How I almost died…and how my girls saved me
So I didn’t really almost die. But omg…I moved up to level 2 of the shred last night. Holy hell. I’d explain how I felt but really, I think my tweets from last night would do a better job.
Keep in mind that this was directly after I finished and I had to rant for a moment.
(Autotext got me there. It’s supposed to be “hell”)
And this is true. I feel like if I can keep up and actually do the workout as it’s intended without taking breaks I’d be thin and lean and TONED. Here’s to hoping I can get there in a couple days. I had to build endurance in level 1 and finally about 2 or 3 days ago I was able to pretty much do it without stopping. Now that I’m on level 2…well there is stopping. I’m hoping that in the next 5 days or so I’ll build up MORE endurance and be able to not stop. Jillian Michaels. She is effin tough. Good lord.
So after my workout, I sat on the couch in an almost comatose state as my girls ran around me and played.
Hannah was on the floor and Livie would run forward…then run backward and try not to look as she made it to Hannah’s arms.
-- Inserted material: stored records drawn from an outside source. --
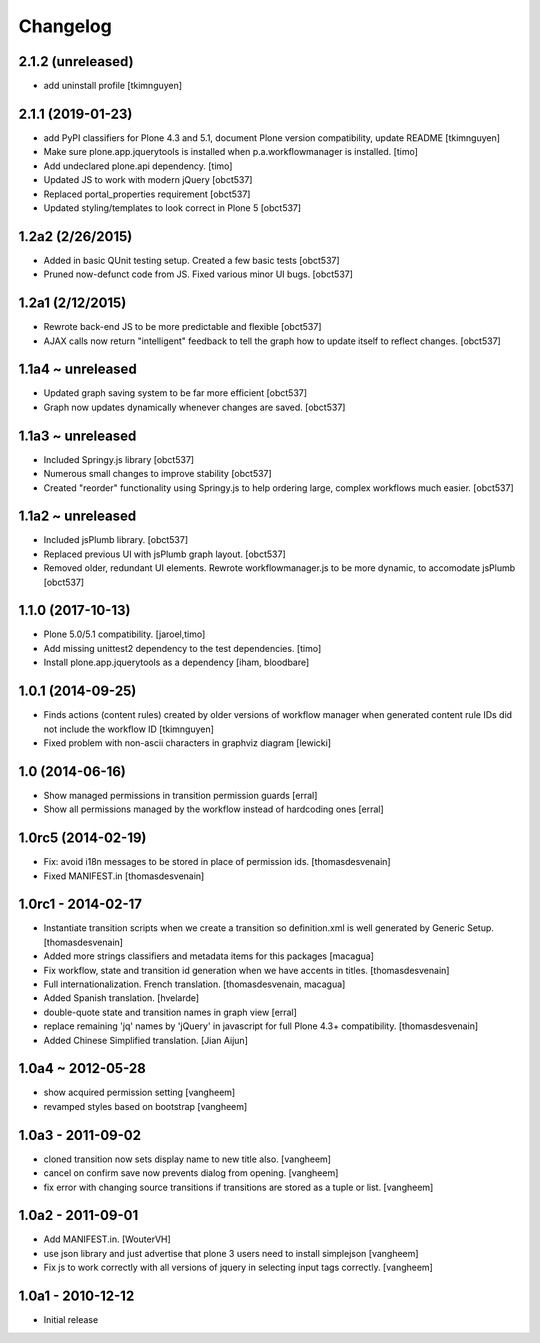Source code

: Changelog
=========

2.1.2 (unreleased)
------------------

- add uninstall profile
  [tkimnguyen]


2.1.1 (2019-01-23)
------------------

- add PyPI classifiers for Plone 4.3 and 5.1, document Plone version compatibility, update README
  [tkimnguyen]

- Make sure plone.app.jquerytools is installed when p.a.workflowmanager is installed.
  [timo]

- Add undeclared plone.api dependency.
  [timo]

- Updated JS to work with modern jQuery
  [obct537]

- Replaced portal_properties requirement
  [obct537]

- Updated styling/templates to look correct in Plone 5
  [obct537]

1.2a2 (2/26/2015)
-----------------

- Added in basic QUnit testing setup. Created a few basic tests
  [obct537]

- Pruned now-defunct code from JS. Fixed various minor UI bugs.
  [obct537]

1.2a1 (2/12/2015)
-----------------

- Rewrote back-end JS to be more predictable and flexible
  [obct537]

- AJAX calls now return "intelligent" feedback to tell the graph
  how to update itself to reflect changes. [obct537]


1.1a4 ~ unreleased
------------------

- Updated graph saving system to be far more efficient
  [obct537]

- Graph now updates dynamically whenever changes are saved.
  [obct537]


1.1a3 ~ unreleased
------------------

- Included Springy.js library
  [obct537]

- Numerous small changes to improve stability
  [obct537]

- Created "reorder" functionality using Springy.js
  to help ordering large, complex workflows much easier.
  [obct537]

1.1a2 ~ unreleased
------------------

- Included jsPlumb library.
  [obct537]

- Replaced previous UI with jsPlumb graph layout.
  [obct537]

- Removed older, redundant UI elements.
  Rewrote workflowmanager.js to be more dynamic, to accomodate jsPlumb
  [obct537]


1.1.0 (2017-10-13)
------------------

- Plone 5.0/5.1 compatibility.
  [jaroel,timo]

- Add missing unittest2 dependency to the test dependencies.
  [timo]

- Install plone.app.jquerytools as a dependency
  [iham, bloodbare]


1.0.1 (2014-09-25)
------------------

- Finds actions (content rules) created by older versions of workflow
  manager when generated content rule IDs did not include the workflow
  ID [tkimnguyen]

- Fixed problem with non-ascii characters in graphviz diagram [lewicki]


1.0 (2014-06-16)
----------------

- Show managed permissions in transition permission guards
  [erral]

- Show all permissions managed by the workflow instead of
  hardcoding ones
  [erral]


1.0rc5 (2014-02-19)
-------------------

- Fix: avoid i18n messages to be stored in place of permission ids.
  [thomasdesvenain]

- Fixed MANIFEST.in
  [thomasdesvenain]

1.0rc1 - 2014-02-17
-------------------

- Instantiate transition scripts when we create a transition
  so definition.xml is well generated by Generic Setup.
  [thomasdesvenain]

- Added more strings classifiers and metadata items for this packages
  [macagua]

- Fix workflow, state and transition id generation
  when we have accents in titles.
  [thomasdesvenain]

- Full internationalization.
  French translation.
  [thomasdesvenain, macagua]

- Added Spanish translation.
  [hvelarde]

- double-quote state and transition names in graph view
  [erral]

- replace remaining 'jq' names by 'jQuery' in javascript
  for full Plone 4.3+ compatibility.
  [thomasdesvenain]

- Added Chinese Simplified translation.
  [Jian Aijun]


1.0a4 ~ 2012-05-28
------------------

- show acquired permission setting
  [vangheem]

- revamped styles based on bootstrap
  [vangheem]


1.0a3 - 2011-09-02
------------------

- cloned transition now sets display name to new
  title also.
  [vangheem]

- cancel on confirm save now prevents dialog from
  opening.
  [vangheem]

- fix error with changing source transitions if transitions
  are stored as a tuple or list.
  [vangheem]

1.0a2 - 2011-09-01
------------------

- Add MANIFEST.in.
  [WouterVH]

- use json library and just advertise that
  plone 3 users need to install simplejson
  [vangheem]

- Fix js to work correctly with all versions of
  jquery in selecting input tags correctly.
  [vangheem]


1.0a1 - 2010-12-12
------------------

- Initial release

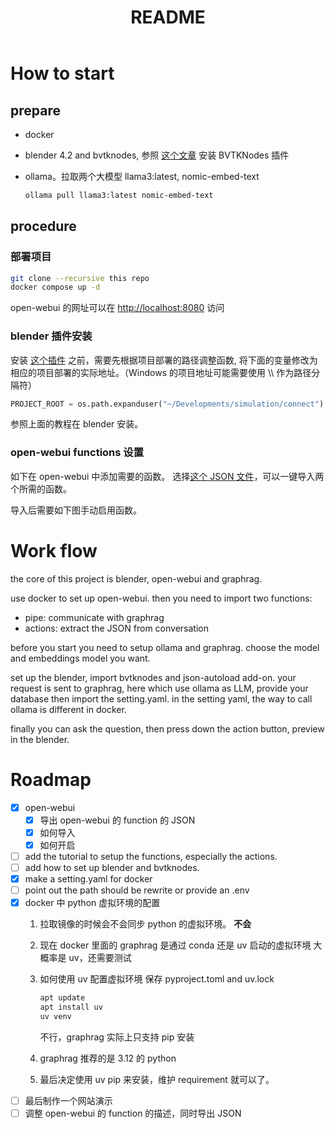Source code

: #+title: README

* How to start

** prepare
- docker
- blender 4.2 and bvtknodes, 参照 [[https://github.com/2025-simulation/bvtknode][这个文章]] 安装 BVTKNodes 插件
- ollama。拉取两个大模型 llama3:latest, nomic-embed-text
  #+begin_src sh
    ollama pull llama3:latest nomic-embed-text
  #+end_src

** procedure
*** 部署项目
#+begin_src sh
  git clone --recursive this repo
  docker compose up -d
#+end_src

open-webui 的网址可以在 [[http://localhost:8080]] 访问

*** blender 插件安装

安装 [[file:connect/docker-version/bvtk-json-autoload.py][这个插件]] 之前，需要先根据项目部署的路径调整函数,
将下面的变量修改为相应的项目部署的实际地址。（Windows 的项目地址可能需要使用 \\ 作为路径分隔符）
#+begin_src python
  PROJECT_ROOT = os.path.expanduser("~/Developments/simulation/connect")
#+end_src

参照上面的教程在 blender 安装。

*** open-webui functions 设置
如下在 open-webui 中添加需要的函数。
[[file:statics/add-function-1.png]]
[[file:statics/add-function-2.png]]
选择[[file:connect/docker-version/open-webui-functions.json][这个 JSON 文件]]，可以一键导入两个所需的函数。


导入后需要如下图手动启用函数。
[[file:statics/enable-function.png]]


* Work flow

the core of this project is blender, open-webui and graphrag.

use docker to set up open-webui.
then you need to import two functions:
- pipe: communicate with graphrag
- actions: extract the JSON from conversation

before you start you need to setup ollama and graphrag.
choose the model and embeddings model you want.

set up the blender, import bvtknodes and json-autoload add-on.
your request is sent to graphrag, here which use ollama as LLM,
provide your database then import the setting.yaml. 
in the setting yaml, the way to call ollama is different in docker.

finally you can ask the question, then press down the action button, preview in the blender.

* Roadmap

- [X] open-webui
  - [X] 导出 open-webui 的 function 的 JSON
  - [X] 如何导入
  - [X] 如何开启
- [ ] add the tutorial to setup the functions, especially the actions.
- [ ] add how to set up blender and bvtknodes.
- [X] make a setting.yaml for docker
- [ ] point out the path should be rewrite or provide an .env
- [X] docker 中 python 虚拟环境的配置
  1. 拉取镜像的时候会不会同步 python 的虚拟环境。
     *不会*
  2. 现在 docker 里面的 graphrag 是通过 conda 还是 uv 启动的虚拟环境
     大概率是 uv，还需要测试
  3. 如何使用 uv 配置虚拟环境
     保存 pyproject.toml and uv.lock
     #+begin_src sh
       apt update
       apt install uv
       uv venv
     #+end_src
     不行，graphrag 实际上只支持 pip 安装
  4. graphrag 推荐的是 3.12 的 python
  5. 最后决定使用 uv pip 来安装，维护 requirement 就可以了。
- [ ] 最后制作一个网站演示
- [ ] 调整 open-webui 的 function 的描述，同时导出 JSON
Then Hannah would hug her and Livie would crack up and then she’d burst free and run forward to do it all over again.
I was glad I had my camera nearby because I had to hobble to get it. But these are some of my favorite pictures of the girls. Livie was so happy to be playing with her big sister. And Hannah was just thrilled that she could play with her without hearing her whine or cry. They were both so happyand having fun. The whole scene was exactly what I had envisioned when we planned for another baby. Someone to look up to Hannah. Someone for Hannah to play with.
They healed me last night. Not physically but emotionally. Which is exactly what I needed.